"Heavens!" I gasped. "Were they driven to that?"
"What devils me," he said, not replying to my remark but looking round the place with a kind of anxiety visible on his forehead, "is this here fixin' up from the inside. There's blankets, picks, shovels, all the outfit, and there's the windlass and tackle for the shaft-head. No," he said, recollecting my remark, "them blankets was n't chawed up by them. Rats has been in here—and thick. See all the sign o' them there?"
He pointed to the floor, but it was then that I observed, in a corner, after the fashion of a three-cornered cupboard, a rough shelving that had been made there. Every shelf, I saw, was heaped up with something,—but what? I stepped nearer and scrutinised.
"Look at all the bones here," I said.
Canlan was at my side on the very words.
"That's him!" he said, in a gasp of relief. "That's him. That's number three. That's him that stuck up the door and the smoke hole."

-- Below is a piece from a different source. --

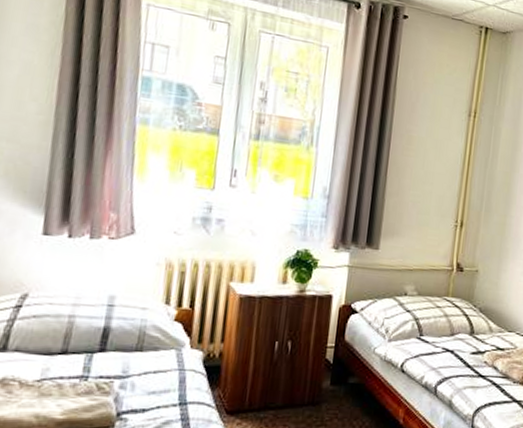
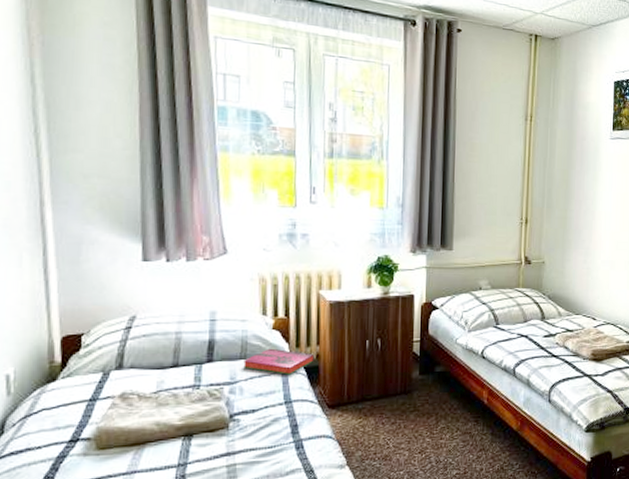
hardback book: none [138,341,217,373] -> present [243,348,315,375]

I turned on him, the unspoken question in my face, I have no doubt.
All the fear had departed from his face now as he snatched up a bone out of one of the shelves.
These bones, I should say, were all placed as neatly and systematically as you could wish, built up in stacks, and all clear and clean as though they had been bleached.
"This here was his forearm," said Canlan, his yellow eyeballs suddenly afire with a fearsome light; and he rapped me over the knuckles with a human elbow.